SIOUX CITY, Iowa – Tyson Foods Inc. is asking the US District Court for the Northern District of Iowa for a new trial because there is no way to ensure that only qualified members of a donning-doffing class action lawsuit receive the $5.8 million awarded by a jury.

Springdale, Arkansas-based Tyson Foods filed a brief asking the court to grant a new trial on both liability and damages awarded in the donning-doffing case launched by workers at Tyson’s Storm Lake, Iowa, processing plant. The lawsuit, plaintiffs claimed workers were not fully paid for time spent donning and doffing protective gear before 2010. Tyson lost the case in US District Court and a jury awarded the plaintiffs $5.8 million in damages and attorney’s fees. Tyson appealed the ruling to the US Court of Appeals for the Eighth Circuit, lost and then petitioned the Supreme Court.

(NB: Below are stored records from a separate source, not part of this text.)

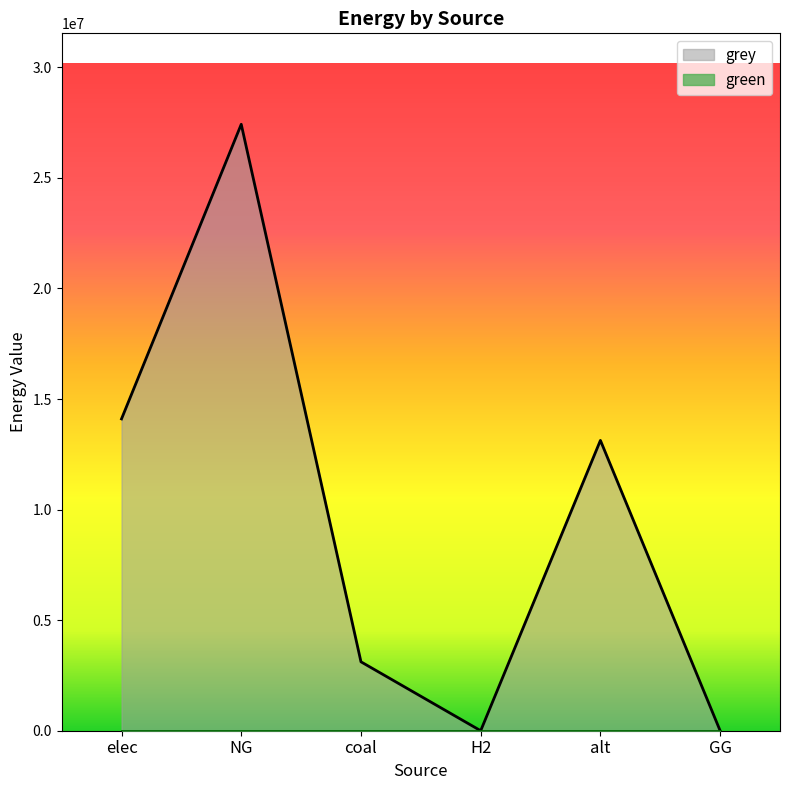

What is the approximate value at elec?

14100484.2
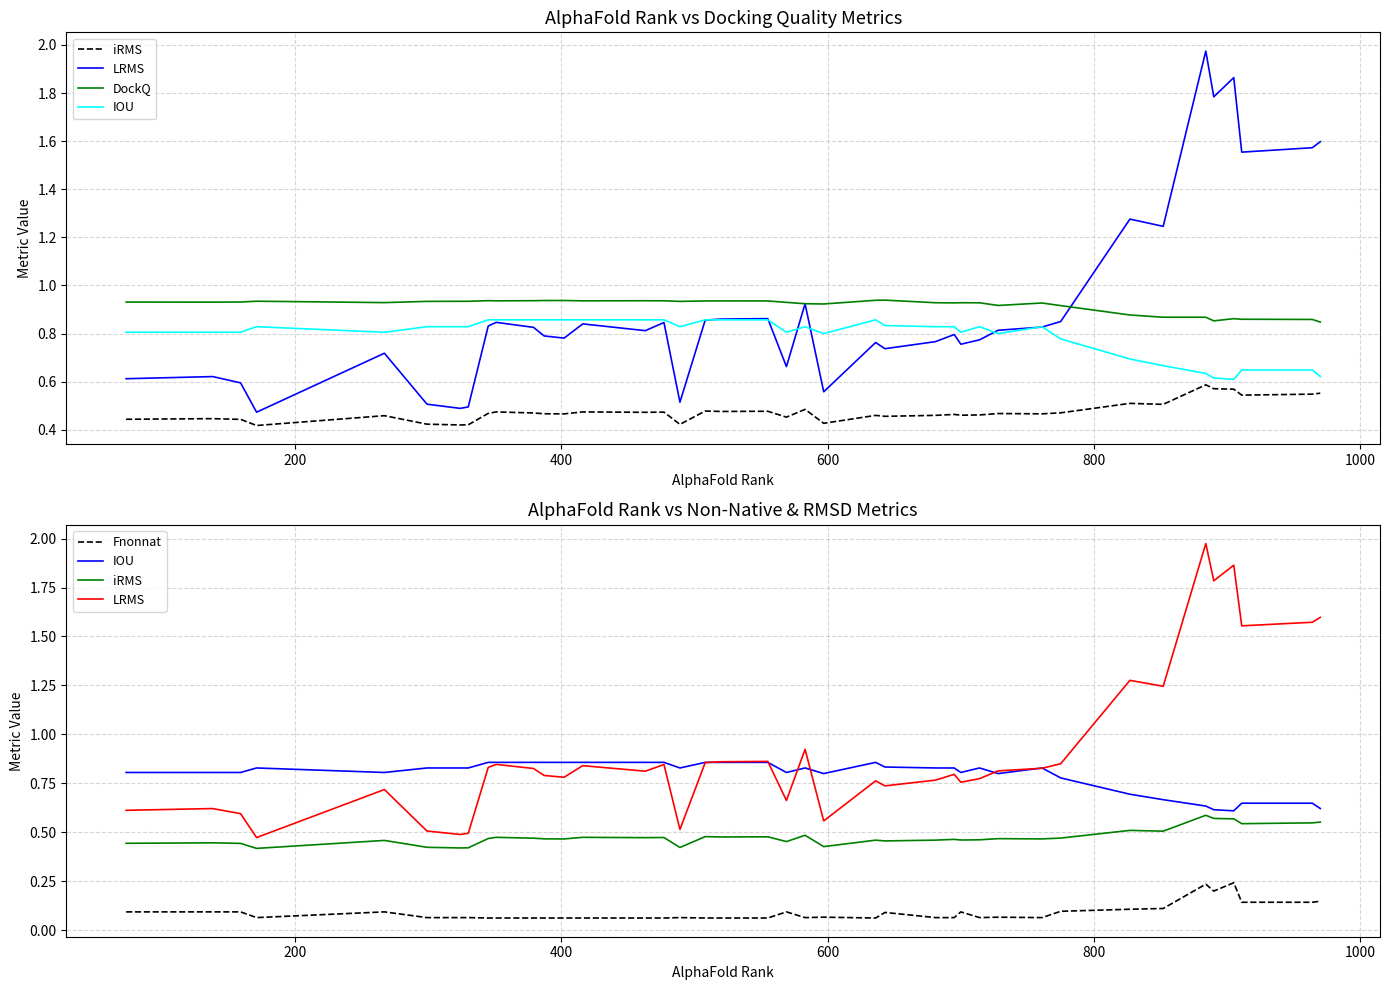

Reading left to right, list all the values displayed in this chart.

iRMS: 0.4	0.4	0.4	0.4	0.5	0.4	0.4	0.4	0.5	0.5	0.5	0.5	0.5	0.5	0.5	0.5	0.4	0.5	0.5	0.5	0.5	0.5	0.4	0.5	0.5	0.5	0.5	0.5	0.5	0.5	0.5	0.5	0.5	0.5	0.6	0.6	0.6	0.5	0.5	0.6
LRMS: 0.6	0.6	0.6	0.5	0.7	0.5	0.5	0.5	0.8	0.8	0.8	0.8	0.8	0.8	0.8	0.8	0.5	0.9	0.9	0.9	0.7	0.9	0.6	0.8	0.7	0.8	0.8	0.8	0.8	0.8	0.8	0.9	1.3	1.2	2.0	1.8	1.9	1.6	1.6	1.6
DockQ: 0.9	0.9	0.9	0.9	0.9	0.9	0.9	0.9	0.9	0.9	0.9	0.9	0.9	0.9	0.9	0.9	0.9	0.9	0.9	0.9	0.9	0.9	0.9	0.9	0.9	0.9	0.9	0.9	0.9	0.9	0.9	0.9	0.9	0.9	0.9	0.9	0.9	0.9	0.9	0.8
IOU: 0.8	0.8	0.8	0.8	0.8	0.8	0.8	0.8	0.9	0.9	0.9	0.9	0.9	0.9	0.9	0.9	0.8	0.9	0.9	0.9	0.8	0.8	0.8	0.9	0.8	0.8	0.8	0.8	0.8	0.8	0.8	0.8	0.7	0.7	0.6	0.6	0.6	0.6	0.6	0.6
Fnonnat: 0.1	0.1	0.1	0.1	0.1	0.1	0.1	0.1	0.1	0.1	0.1	0.1	0.1	0.1	0.1	0.1	0.1	0.1	0.1	0.1	0.1	0.1	0.1	0.1	0.1	0.1	0.1	0.1	0.1	0.1	0.1	0.1	0.1	0.1	0.2	0.2	0.2	0.1	0.1	0.1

In March, the high court, in a 6-2 ruling, upheld the lower court ruling that certified a donning and doffing lawsuit against Tyson as a class action. The justices remanded the case to the district court to decide whether there are “uninjured class members” who are not entitled to recover damages. Tyson said that uninjured workers had no legal right to any damages. In this case, the class could include 3,000 workers.

Tyson argued that a new trial “is the only way to ensure that uninjured class members are not included in a damages award should a new jury determine Tyson is liable to certain Plaintiffs for uncompensated time over 40 hours.”